HondaJet fractional operator Volato has already raised $9 million from the offering launched on March 10, according to a March 27 filing
Volato is seeking to raise up to $25 million in convertible debt, according to an SEC filing last week.
The Atlanta Business Chronicle first reported the news.
According to the SEC filing, the 2021 start-up HondaJet fractional program has already raised $9 million from the offering, launched on March 10.
In June of last year, it filed to raise $20 million in debt.
At the time of the filing, it had already sold just over $3.2 million.
“We ended up raising $19.1 million,” CEO and Co-founder Matt Liotta tells Private Jet Card Comparisons.
In September 2021, it filed to raise up to $5 million, an effort that netted $4.6 million.
Last month Volato reported $103 million in sales last year.

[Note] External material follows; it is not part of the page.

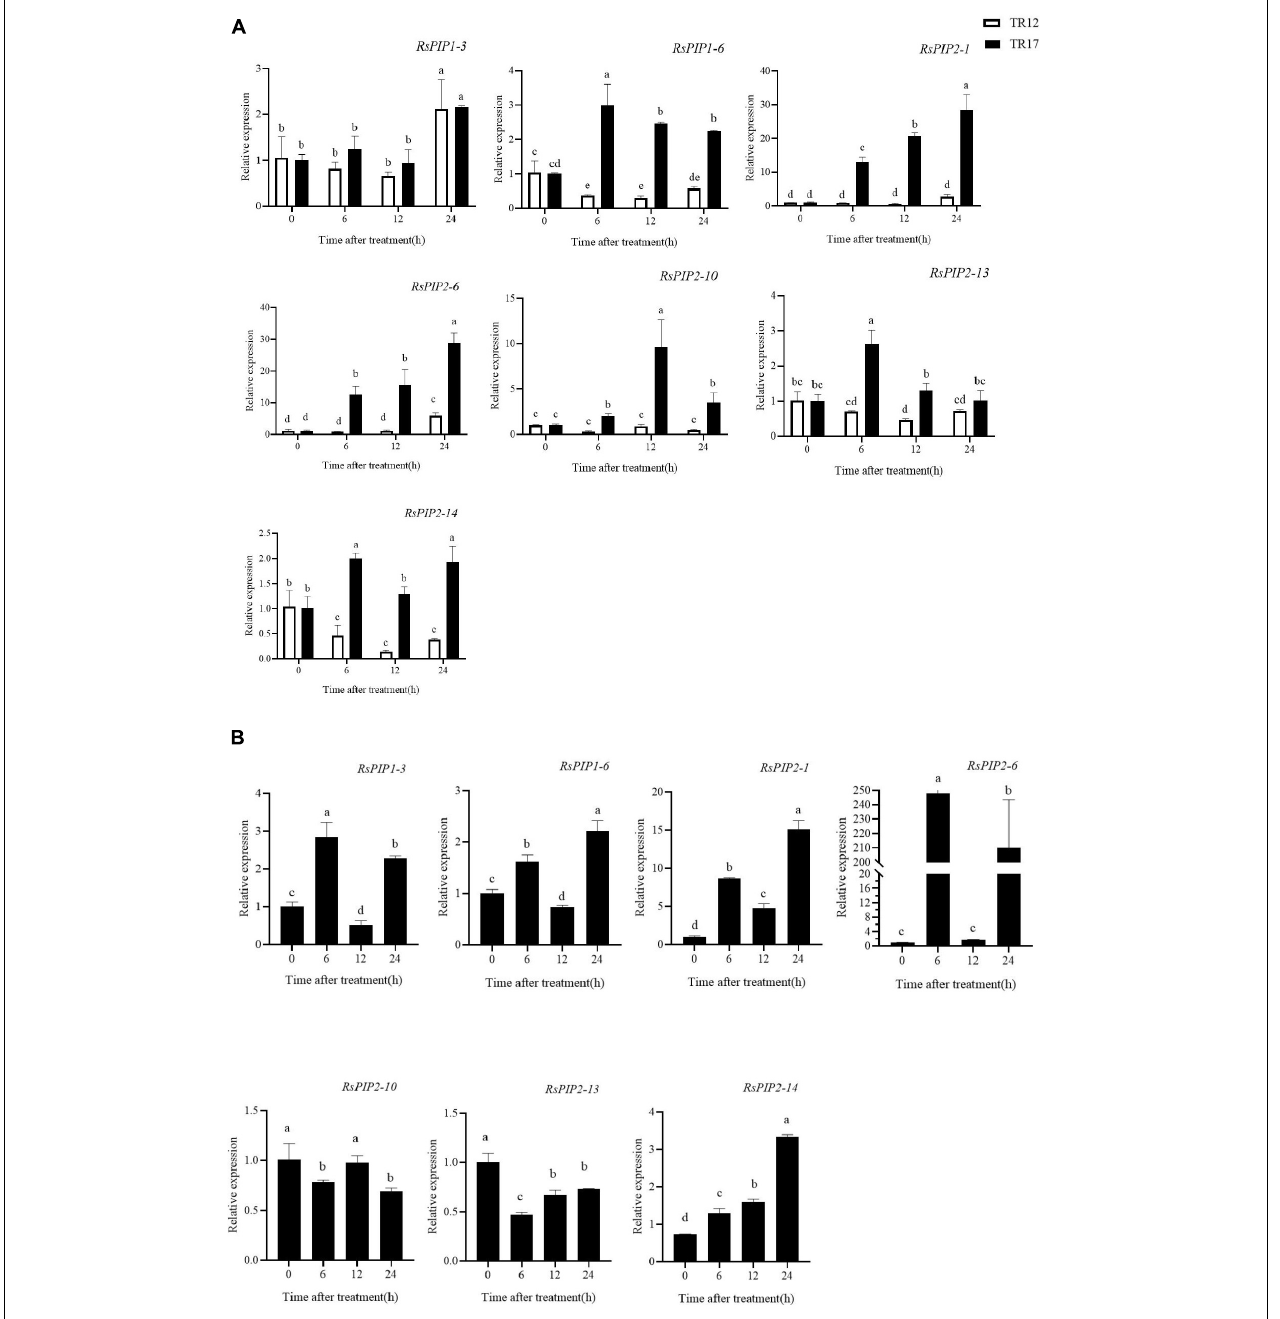
FIGURE 6 | Expression levels of RsPIP genes under NaCl treatment in young roots and the taproot thickening period. (A) Expression levels of RsPIP genes in young roots for the indicated time (h) under 150 mM NaCl treatment. (B) Expression levels of RsPIP genes in the taproot thickening period for the indicated time (h) under 150 mM NaCl treatment. RsActin was used as an internal control for qRT-PCR. The relative expression levels of the RsPIP genes were calculated based on the comparative threshold cycle (Ct). Statistical analysis was processed using GraphPad Prism 8. The significant difference was analyzed using IBM SPSS Statistics 25, values with different lowercase letters indicate a significant difference at p < 0.05 according to Duncan’s multiple range tests. Each bar shows the mean ± SE of the triplicate assay.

In that announcement, CFO Keith Rabin noted, “Due to the nature of our business model, the majority of these sales are recurring in nature and represent our actual booked sales, not unearned funds held on deposit.”
Speaking about the latest raise, Liotta says, “We are being very capital efficient with our growth. Deposits for planes are expensive.”
In addition to its VLJ fractional program, Volato is launching a fractional program using Gulfstream’s G280 super-midsize jet.
Of the latest raise, Liotta adds, “This shows investors have looked at our business and chosen to invest in it.”
Some of that investment is coming from program customers.
“A number of shareowners, as part of their diligence in buying into our fractional ownership program, have also become investors in the company,” Liotta says.
While Volato is not yet profitable, the CEO anticipates EBITDA profits in 2023.
It also launched a new jet card last week, its second card program.